Apache Hadoop (High-availability distributed object-oriented platform), the open-source software framework that supports data-intensive distributed applications, is hot, with the market expected to expand at a compound annual growth rate of 55.63% between 2012-2016. Not only is it a Big Data play, but it is also benefitting from the everything-as-a-service groundswell, with Hadoop-as-a-Service predicted to enjoy an even higher CAGR during this period, shooting up 95.16%. The dominant vendors are Amazon Web Services, IBM, EMC, and Cloudera, but there are a host of other vendors in this space, ranging from MapR Technologies and Hortonworks to Hewlett-Packard and Dell.
Organisations are drowning in data, and the amount of data just keeps increasing. Deriving value from this data deluge, everything from unstructured data to live event streams, necessitates better solutions than the traditional data warehouse – i.e. Hadoop and NoSQL databases — to manage Big Data workloads.
“Hadoop represents a paradigm shift, bringing compute and data together,” said MapR CMO Jack Norris in a recent interview. “Hadoop is one of the most significant, disruptive enterprise architectures that have come forward in my lifetime… disruptive to storage, disruptive to data warehouse, disruptive to enterprise compute stack. It’s arriving at time when data is growing faster than Moore’s Law… and the desire to process that data in an automated fashion is growing exponentially.”
According to Norris, Hadoop is changing the data warehousing landscape, helping users lower the cost of data warehousing by archiving data and offloading ETL processing to a much lower cost Hadoop platform, a platform that is 50 times cheaper than enterprise data warehouses. This enables scaling to manage increasing transaction volumes.

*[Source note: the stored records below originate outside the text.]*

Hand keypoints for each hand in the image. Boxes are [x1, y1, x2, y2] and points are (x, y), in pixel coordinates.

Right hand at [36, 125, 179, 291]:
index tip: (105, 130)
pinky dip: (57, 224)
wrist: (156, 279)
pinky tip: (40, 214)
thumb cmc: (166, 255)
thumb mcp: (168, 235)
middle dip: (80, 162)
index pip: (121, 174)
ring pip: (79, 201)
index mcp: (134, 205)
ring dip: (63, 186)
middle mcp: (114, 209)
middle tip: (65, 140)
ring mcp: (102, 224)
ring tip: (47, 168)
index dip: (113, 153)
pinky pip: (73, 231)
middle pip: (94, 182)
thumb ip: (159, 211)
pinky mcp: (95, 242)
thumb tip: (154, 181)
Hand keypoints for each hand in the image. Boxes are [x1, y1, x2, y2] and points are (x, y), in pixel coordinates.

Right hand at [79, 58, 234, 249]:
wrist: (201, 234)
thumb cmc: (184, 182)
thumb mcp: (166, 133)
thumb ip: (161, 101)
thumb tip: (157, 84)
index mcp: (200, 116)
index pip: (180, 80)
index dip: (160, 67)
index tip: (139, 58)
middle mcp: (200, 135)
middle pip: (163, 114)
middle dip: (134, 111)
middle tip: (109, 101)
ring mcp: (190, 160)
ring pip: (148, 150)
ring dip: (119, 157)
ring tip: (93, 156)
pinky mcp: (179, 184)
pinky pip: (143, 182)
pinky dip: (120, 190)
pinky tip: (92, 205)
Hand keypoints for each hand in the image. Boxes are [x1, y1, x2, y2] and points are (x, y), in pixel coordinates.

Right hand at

The developer of Hadoop-based enterprise software (MapR is short for MapReduce, the programming model for processing large data sets with a parallel, distributed algorithm on a cluster originally developed by Google) has customers getting a 50x cost advantage on a per-terabyte basis with Hadoop versus data warehouses. One customer reported a 10x performance improvement over ETL (Extract, Transform and Load) and a 100x cost savings, he said.

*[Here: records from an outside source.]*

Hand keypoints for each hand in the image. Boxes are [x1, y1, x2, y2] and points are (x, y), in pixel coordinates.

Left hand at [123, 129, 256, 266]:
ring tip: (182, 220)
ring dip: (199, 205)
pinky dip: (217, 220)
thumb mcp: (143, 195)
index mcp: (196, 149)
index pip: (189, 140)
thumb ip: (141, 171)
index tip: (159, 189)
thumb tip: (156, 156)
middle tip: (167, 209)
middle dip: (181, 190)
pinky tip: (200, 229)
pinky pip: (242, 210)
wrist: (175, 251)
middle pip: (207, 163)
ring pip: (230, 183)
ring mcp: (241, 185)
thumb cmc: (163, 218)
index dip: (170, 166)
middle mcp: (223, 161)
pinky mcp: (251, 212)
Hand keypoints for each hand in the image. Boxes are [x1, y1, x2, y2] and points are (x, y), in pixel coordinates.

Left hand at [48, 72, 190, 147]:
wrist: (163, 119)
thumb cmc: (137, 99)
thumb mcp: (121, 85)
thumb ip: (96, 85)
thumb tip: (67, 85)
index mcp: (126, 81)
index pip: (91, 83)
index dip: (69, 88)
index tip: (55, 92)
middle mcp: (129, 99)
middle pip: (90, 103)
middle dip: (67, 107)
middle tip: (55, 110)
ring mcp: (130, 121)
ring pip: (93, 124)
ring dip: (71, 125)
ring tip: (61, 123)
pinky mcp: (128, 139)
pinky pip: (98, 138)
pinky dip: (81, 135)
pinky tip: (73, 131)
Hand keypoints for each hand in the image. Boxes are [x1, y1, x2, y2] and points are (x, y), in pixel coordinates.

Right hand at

The switch to online channels is driving unprecedented volumes of transaction data and click stream data that are driving up the cost of data warehousing as staging areas holding data for ETL processing, he said. The combination of Hadoop with ETL processing opens up the proposition of creating a low cost multi-way enterprise data management hub that manages and accelerates data processing in an end-to-end Big Data analytical ecosystem.
Businesses also want to analyze new and more complex high value data types like clickstream and un-modeled multi-structured data to add new insights into what they already know. Norris said Hadoop is designed to handle a wide variety of data that traditional data warehousing solutions cannot. It also can act as a long term data store for Big Data as well as archived data warehouse data and be used as an analytical platform to handle analytical workloads that are unlikely to be done in traditional data warehouses.
The important thing about data warehouse offload is it’s not necessarily an either or situation, he said. It’s not about ripping out your existing infrastructure, but about a platform that can be deployed along side. MapR believes Hadoop will become the high-scale enterprise hub from which most data management activities and analyses will either integrate or originate, he said.
Norris paints a rosy picture for Hadoop, but the current enthusiasm is not yet being translated into broad corporate acceptance. According to new data from Gartner, an “intractable third of the marketplace” —meaning the companies with no plans to invest in big data projects — remained essentially unchanged from 2012’s results. The only significant shift was in sharp decline in respondents who answered they did not know if their company had a big data plan: from 11 percent in 2012 to 5 percent in 2013.
We are in the early moments of Hadoop being accepted as a vehicle to moving forward, said Gartner analyst Merv Adrian, but there are big gaps in security and governance. “We have to have confidence about the security of the platform, that’s the number one issue.”
Hadoop has a long way to go before meeting the standards set forth by enterprise-grade software, according to MapR chief application architect Ted Dunning. “We’re seeing that open software is moving from the science fair phase where the people who were using it were the very early adopters…into an enterprise area, and the expectations are becoming very different: the expectations for continuity, maturity of implementation, [and] level of support. All of those notch up a lot when you sell to large organizations and when their business depends on it,” the executive noted.
There may be issues troubling enterprises, but the market data indicates that waiting is not going to be one of them. Another survey reports that the Hadoop market — performance monitoring software, management software, application software and packaged software — will reach $13.9 billion by 2017, with North America leading the way. North America accounted for 53.85% of the overall market in 2012 at $0.84 billion and it is expected to reach $6.92 billion by 2017.